The Cook Islands remember Captain Cook. Well I should hope so. So slip on your smoking jacket, fill your pipe, take your first sip of your adult beverage, and sit back in your most comfortable chair. Welcome to todays offering from The Philatelist.

Cook Islands are administered by New Zealand and the majority of people whose heritage is traced to Cook now live in New Zealand. These people are Maori. That does not mean the stamp issues are not full bore British Commonwealth. Collectors are taught to scoff at stamps made specially for collectors but check out the artwork and use of gold trim on todays stamp. The collector then got his penny worth and the collector today is still getting a visual treat for his 25 cents. Cook Islands have this decade experimented with stamp issues from Rarotonga, the biggest island. These are to have a more Maori flair, perfect for all the Maori stamp collectors.

Todays stamp is issue A39 a one penny stamp issued by the Cook Islands then an independent state in free association with New Zealand. The UN frowned on colonies and New Zealand could point to lots of costs that make the association far from free, but this is the words arraigned to please. The stamp was part of a four stamp issue in various denominations that recognized the 200th anniversary of Captain Cook’s first voyage of discovery on HMS Endeavor. This stamp shows a painting of Cook’s ship off Huahine Island in Tahiti by the painter John Clevely. According to the Scott Catalog, the stamp is worth 25 cents unused.

As can be gathered from the stamp, Captain Cook set out on HMS Endeavor in 1768. The ship had been bought second hand to serve as a scientific vessel having been designed as a collier, a coal transport ship. Cook’s mission was to find the then hypothetical continent of terra Australis, Latin for south land. The area had been hypothesized as far back as Aristotle. The theory was that if the planet Earth was in balance with all the land mass near the North Pole, there must be a similar land mass near the South Pole.
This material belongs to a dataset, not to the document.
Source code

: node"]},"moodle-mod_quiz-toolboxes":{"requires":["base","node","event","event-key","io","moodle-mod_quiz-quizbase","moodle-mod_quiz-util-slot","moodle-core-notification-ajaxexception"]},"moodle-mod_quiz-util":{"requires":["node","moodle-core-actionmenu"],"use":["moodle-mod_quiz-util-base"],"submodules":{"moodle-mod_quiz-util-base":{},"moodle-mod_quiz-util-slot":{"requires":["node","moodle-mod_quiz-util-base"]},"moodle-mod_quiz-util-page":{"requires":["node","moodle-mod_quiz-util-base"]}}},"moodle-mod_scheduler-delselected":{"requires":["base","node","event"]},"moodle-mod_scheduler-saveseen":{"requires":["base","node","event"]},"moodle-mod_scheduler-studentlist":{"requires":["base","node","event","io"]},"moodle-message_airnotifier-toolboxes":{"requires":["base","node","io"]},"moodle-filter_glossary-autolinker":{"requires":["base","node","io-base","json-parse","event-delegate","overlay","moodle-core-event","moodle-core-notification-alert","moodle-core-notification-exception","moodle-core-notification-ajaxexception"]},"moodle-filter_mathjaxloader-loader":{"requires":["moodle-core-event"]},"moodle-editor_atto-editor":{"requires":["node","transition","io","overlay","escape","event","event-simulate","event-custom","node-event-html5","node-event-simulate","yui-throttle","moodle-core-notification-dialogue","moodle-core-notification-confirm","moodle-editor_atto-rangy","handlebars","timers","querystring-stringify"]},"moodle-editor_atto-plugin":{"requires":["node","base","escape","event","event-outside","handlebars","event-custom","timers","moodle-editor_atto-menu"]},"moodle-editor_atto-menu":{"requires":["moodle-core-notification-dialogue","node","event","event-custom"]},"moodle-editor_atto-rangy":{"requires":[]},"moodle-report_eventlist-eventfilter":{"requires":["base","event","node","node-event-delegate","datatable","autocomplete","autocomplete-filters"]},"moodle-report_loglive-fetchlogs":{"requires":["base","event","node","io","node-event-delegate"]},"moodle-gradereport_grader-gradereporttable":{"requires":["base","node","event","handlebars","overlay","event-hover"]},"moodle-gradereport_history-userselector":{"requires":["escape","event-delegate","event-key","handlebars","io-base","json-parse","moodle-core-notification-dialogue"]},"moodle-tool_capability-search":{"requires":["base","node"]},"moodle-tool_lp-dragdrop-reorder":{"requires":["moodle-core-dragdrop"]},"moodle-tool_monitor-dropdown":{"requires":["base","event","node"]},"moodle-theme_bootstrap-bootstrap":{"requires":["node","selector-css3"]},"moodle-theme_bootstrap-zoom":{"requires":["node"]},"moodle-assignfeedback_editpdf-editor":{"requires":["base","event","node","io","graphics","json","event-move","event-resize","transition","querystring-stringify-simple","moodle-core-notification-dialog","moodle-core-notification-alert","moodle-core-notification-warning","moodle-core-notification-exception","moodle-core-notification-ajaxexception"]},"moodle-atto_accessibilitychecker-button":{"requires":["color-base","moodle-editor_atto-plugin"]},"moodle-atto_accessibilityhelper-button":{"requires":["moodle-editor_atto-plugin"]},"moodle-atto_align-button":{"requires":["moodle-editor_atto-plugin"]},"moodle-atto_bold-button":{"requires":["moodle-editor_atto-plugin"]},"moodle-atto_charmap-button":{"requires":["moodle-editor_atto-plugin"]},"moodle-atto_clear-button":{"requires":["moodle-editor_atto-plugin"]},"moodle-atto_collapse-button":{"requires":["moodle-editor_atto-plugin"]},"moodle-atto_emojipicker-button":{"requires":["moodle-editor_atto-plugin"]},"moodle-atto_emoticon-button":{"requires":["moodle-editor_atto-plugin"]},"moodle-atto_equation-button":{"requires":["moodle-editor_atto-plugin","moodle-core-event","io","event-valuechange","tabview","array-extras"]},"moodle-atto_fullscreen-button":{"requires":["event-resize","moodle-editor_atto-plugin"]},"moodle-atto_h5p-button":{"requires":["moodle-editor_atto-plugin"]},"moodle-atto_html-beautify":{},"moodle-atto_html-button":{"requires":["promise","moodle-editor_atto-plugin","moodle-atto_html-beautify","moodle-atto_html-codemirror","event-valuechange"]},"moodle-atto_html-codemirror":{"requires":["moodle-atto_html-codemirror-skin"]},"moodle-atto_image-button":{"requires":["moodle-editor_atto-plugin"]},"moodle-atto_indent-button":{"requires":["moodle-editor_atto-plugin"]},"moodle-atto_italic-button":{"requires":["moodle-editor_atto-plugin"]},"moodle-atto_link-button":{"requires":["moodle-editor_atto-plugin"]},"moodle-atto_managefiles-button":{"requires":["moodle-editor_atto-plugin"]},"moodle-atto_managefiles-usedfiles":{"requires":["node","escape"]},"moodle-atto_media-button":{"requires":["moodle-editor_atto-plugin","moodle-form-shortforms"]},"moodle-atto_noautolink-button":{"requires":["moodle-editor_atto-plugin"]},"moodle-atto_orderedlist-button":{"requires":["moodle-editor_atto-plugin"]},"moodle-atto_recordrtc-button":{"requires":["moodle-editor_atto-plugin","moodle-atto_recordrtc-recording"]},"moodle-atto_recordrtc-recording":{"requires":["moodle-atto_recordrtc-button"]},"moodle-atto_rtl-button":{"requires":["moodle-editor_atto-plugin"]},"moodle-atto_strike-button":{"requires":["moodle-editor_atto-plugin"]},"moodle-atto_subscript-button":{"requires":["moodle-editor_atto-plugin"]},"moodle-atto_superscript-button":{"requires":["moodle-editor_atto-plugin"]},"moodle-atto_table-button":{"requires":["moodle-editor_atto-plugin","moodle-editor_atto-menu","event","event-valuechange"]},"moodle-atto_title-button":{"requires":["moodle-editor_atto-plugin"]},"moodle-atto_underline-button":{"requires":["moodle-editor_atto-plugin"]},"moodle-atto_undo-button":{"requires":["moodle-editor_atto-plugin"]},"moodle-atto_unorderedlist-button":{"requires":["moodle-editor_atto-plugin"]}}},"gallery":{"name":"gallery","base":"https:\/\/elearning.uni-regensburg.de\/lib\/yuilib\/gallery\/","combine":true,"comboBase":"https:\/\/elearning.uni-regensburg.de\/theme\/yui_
They were not talking about what is now known as Australia, it was known and referred to as New Holland. The idea to rename New Holland Australia came later from British Explorer Matthew Flinders proposed the renaming of New Holland as Australia. In doing so he was proposing giving up on the mythic 6th continent. Antarctica, the real terra Australis was spotted a few years later.

The voyage was the first to map the east coast of Australia and discovered New Zealand. HMS Endeavor had first restocked in Tahiti and took on Tupaia, a priest and star mapper from the Society Islands. He  brought native knowledge of distances between islands, spoke Maori and knew names of native chiefs. Interestingly the discoveries were not at first claimed for Great Britain. This was revised mid journey when Captain Cook learned that French explorer Louis de Bougainville was also exploring the Pacific at the same time and making claims for France. Cooks first journey of discovery was cut short when much of his crew, including Tupaia, died in Batavia of malaria. Batavia is modern day Jakarta, Indonesia. The journey did not make it far enough south to spot Terra Australis/Antartica.

In their lifetimes, Captain Cook had a much worse fate then French Captain de Bougainville. After both had distinguished service on opposite sides during the American Revolutionary war, de Bougainville had a long retirement in France where Napoleon made him a Count.  Cook had worse luck. He failed to find a northwest passage around North America he was looking for and then while passing through Hawaii again on the way back, he was murdered, disemboweled, baked to remove skin, and some say, partialy eaten. One too many bites at the apple of discovery?

The HMS Endeavor also came to a sad end. After again being on Captain Cook’s second journey, the ship changed hands and was employed as a cargo ship based out of the Falkland Islands. It was later lost when supporting a British naval blockade during the American Revolutionary War off Rhode Island. In 2018, undersea explorers  claim to have found the wreck.